Anche la cena, in uno dei tanti ristorantini del luogo, è stata mal gestita: saremmo stati noi che non avevamo espresso chiaramente la nostra necessità di fare relativamente in fretta (avevamo un’ora, comunque), ma nessuno ci ha detto che prendere una grigliata ci avrebbe fatto aspettare molto piu tempo che una banale pizza.
E gli interventi? Molto belli. Bartezzaghi è partito da Anassagora per affermare che nel gioco di parole in fin dei conti non si aggiunge nulla, ma si mettono le cose (le lettere) in modo diverso. Da lì è partito per un giro di concetti enigmistici e no, molti dei quali non certo noti al pubblico (la battuta dove tutti dicono “fa caldo” fino a che un inglese si alza e domanda “who is Aldo?” ha lasciato la platea silente, anzi puzzled) per arrivare a Don Chisciotte che quando si mette in testa come elmo una bacinella fa l’equivalente fisico di un gioco di parole e a Marcello Marchesi che nel tradurre la frase di Obelix si accorge che “sono pazzi questi romani” ha in sé l’acronimo SPQR. Chi è stato allora a fare il gioco di parole?

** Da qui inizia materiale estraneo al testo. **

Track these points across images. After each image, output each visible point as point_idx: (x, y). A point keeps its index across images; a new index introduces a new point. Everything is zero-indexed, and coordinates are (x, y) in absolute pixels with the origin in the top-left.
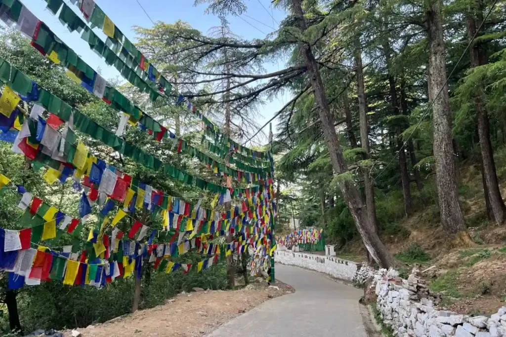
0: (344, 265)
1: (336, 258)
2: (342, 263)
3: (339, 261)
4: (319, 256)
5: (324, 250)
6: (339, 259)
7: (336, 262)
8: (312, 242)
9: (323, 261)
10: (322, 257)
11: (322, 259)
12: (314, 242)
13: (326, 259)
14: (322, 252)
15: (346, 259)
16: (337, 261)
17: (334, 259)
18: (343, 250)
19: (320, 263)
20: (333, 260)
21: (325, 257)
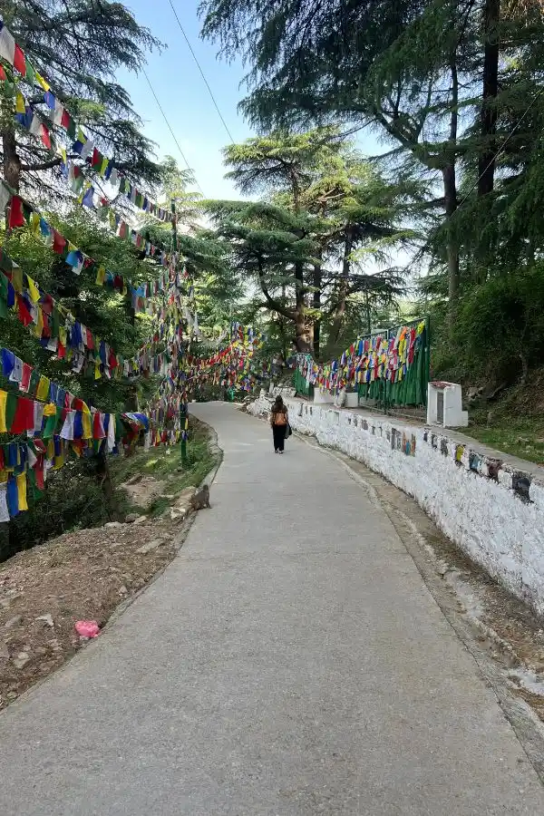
0: (503, 490)
1: (462, 438)
2: (493, 475)
3: (473, 459)
4: (399, 429)
5: (424, 400)
6: (472, 445)
7: (458, 462)
8: (390, 374)
9: (408, 449)
10: (408, 430)
11: (409, 438)
12: (394, 372)
13: (419, 442)
14: (415, 407)
15: (515, 450)
16: (465, 460)
17: (451, 447)
18: (503, 403)
19: (399, 454)
20: (445, 451)
21: (418, 432)
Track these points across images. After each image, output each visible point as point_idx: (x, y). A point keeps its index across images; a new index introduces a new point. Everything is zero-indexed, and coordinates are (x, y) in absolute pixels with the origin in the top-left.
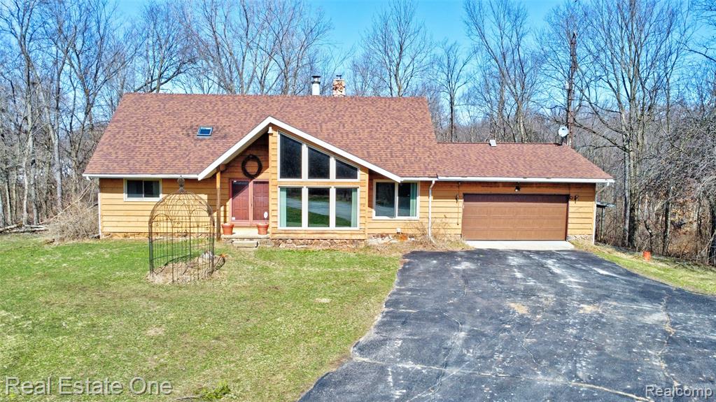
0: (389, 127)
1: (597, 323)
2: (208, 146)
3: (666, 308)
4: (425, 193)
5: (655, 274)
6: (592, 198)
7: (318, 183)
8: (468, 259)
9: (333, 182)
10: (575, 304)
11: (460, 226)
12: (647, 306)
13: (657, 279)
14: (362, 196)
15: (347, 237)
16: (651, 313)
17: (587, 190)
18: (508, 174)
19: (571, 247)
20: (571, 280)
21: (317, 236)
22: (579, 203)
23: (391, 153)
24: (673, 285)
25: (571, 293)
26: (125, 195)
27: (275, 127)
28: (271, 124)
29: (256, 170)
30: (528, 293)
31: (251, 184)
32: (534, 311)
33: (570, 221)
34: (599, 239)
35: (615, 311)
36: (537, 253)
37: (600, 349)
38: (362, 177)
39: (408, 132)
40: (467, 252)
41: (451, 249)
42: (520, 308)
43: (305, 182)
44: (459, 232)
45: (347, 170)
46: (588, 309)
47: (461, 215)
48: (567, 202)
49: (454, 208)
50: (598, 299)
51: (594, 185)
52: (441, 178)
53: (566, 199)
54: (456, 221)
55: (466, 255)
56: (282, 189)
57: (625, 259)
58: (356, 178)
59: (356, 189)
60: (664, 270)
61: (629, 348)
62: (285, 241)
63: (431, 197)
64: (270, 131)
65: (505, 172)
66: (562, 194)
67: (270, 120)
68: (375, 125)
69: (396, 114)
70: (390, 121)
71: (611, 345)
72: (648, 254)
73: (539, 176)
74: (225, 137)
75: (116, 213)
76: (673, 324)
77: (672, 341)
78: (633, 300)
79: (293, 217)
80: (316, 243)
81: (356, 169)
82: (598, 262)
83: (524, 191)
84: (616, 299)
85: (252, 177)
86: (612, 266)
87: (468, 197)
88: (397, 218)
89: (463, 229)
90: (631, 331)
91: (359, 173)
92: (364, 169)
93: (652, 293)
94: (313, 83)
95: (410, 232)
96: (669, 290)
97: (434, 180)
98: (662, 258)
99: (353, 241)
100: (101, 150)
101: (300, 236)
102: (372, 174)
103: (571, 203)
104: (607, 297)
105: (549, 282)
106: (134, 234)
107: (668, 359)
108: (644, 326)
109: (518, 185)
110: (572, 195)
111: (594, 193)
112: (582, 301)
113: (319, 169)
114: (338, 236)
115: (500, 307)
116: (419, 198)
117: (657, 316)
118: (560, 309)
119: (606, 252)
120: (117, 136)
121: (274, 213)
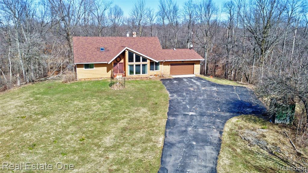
0: (150, 46)
1: (205, 90)
2: (105, 53)
3: (216, 87)
4: (161, 64)
5: (214, 81)
6: (199, 64)
7: (138, 63)
8: (175, 80)
9: (141, 63)
10: (201, 88)
11: (170, 72)
12: (213, 87)
13: (214, 82)
14: (148, 66)
15: (145, 76)
16: (214, 88)
17: (198, 62)
18: (181, 59)
19: (195, 76)
20: (198, 83)
21: (138, 77)
22: (196, 65)
23: (153, 54)
24: (217, 83)
25: (199, 86)
26: (84, 68)
27: (127, 49)
28: (126, 49)
29: (119, 60)
30: (192, 86)
31: (118, 64)
32: (194, 89)
33: (194, 69)
34: (201, 73)
35: (208, 88)
36: (189, 78)
37: (207, 94)
38: (148, 61)
39: (155, 48)
40: (173, 78)
41: (169, 78)
42: (192, 89)
43: (135, 63)
44: (169, 73)
45: (144, 60)
46: (203, 88)
47: (170, 69)
48: (194, 65)
49: (168, 67)
50: (204, 87)
51: (200, 61)
52: (166, 61)
53: (193, 64)
54: (168, 71)
55: (174, 79)
56: (129, 65)
57: (207, 78)
58: (147, 61)
59: (147, 64)
60: (216, 80)
61: (211, 93)
62: (130, 78)
63: (163, 65)
64: (126, 50)
65: (180, 58)
66: (193, 63)
67: (126, 48)
68: (147, 46)
69: (151, 42)
70: (150, 45)
71: (208, 93)
72: (212, 77)
73: (188, 59)
74: (108, 51)
75: (82, 73)
76: (217, 90)
77: (217, 92)
78: (210, 86)
79: (131, 72)
80: (138, 78)
81: (147, 59)
82: (202, 79)
83: (184, 63)
84: (208, 86)
85: (119, 62)
86: (205, 80)
87: (171, 65)
88: (155, 71)
89: (170, 73)
90: (211, 91)
91: (148, 60)
92: (149, 59)
93: (214, 85)
94: (127, 33)
95: (158, 74)
96: (216, 84)
97: (164, 61)
98: (214, 77)
99: (146, 77)
100: (76, 56)
101: (133, 77)
102: (150, 60)
103: (195, 65)
104: (206, 86)
105: (194, 84)
106: (87, 79)
107: (217, 94)
108: (213, 90)
109: (183, 61)
110: (195, 63)
111: (200, 62)
112: (202, 87)
113: (138, 60)
114: (143, 76)
115: (188, 89)
116: (160, 65)
117: (215, 89)
118: (198, 89)
119: (202, 76)
120: (78, 51)
121: (127, 71)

Servillo è bravissimo, e questo lo si sa già, anche solo recitando poesie. Ha inoltre una capacità incredibile di tenere avvinto il pubblico: quando prima di recitare la poesia su Napoli si è tolto la giacca e arrotolato le maniche, con una semplice alzata di spalle e un sorriso ha fatto partire un applausone. Però non ho capito esattamente la scelta delle poesie. “Appunti di viaggio” sarebbe dovuta essere una specie di giro d’Italia; invece dopo Genova, Napoli e Roma ha continuato con testi belli, ma senza una connotazione forte. Misteri.
In generale però, come accennato, una bella esperienza: anche uscire alle 23 e trovare tanta gente a girare tranquillamente e amabilmente per le vie è una cosa piacevole, e soprattutto ti fa capire come sia anche possibile non avere sempre e continuamente fretta!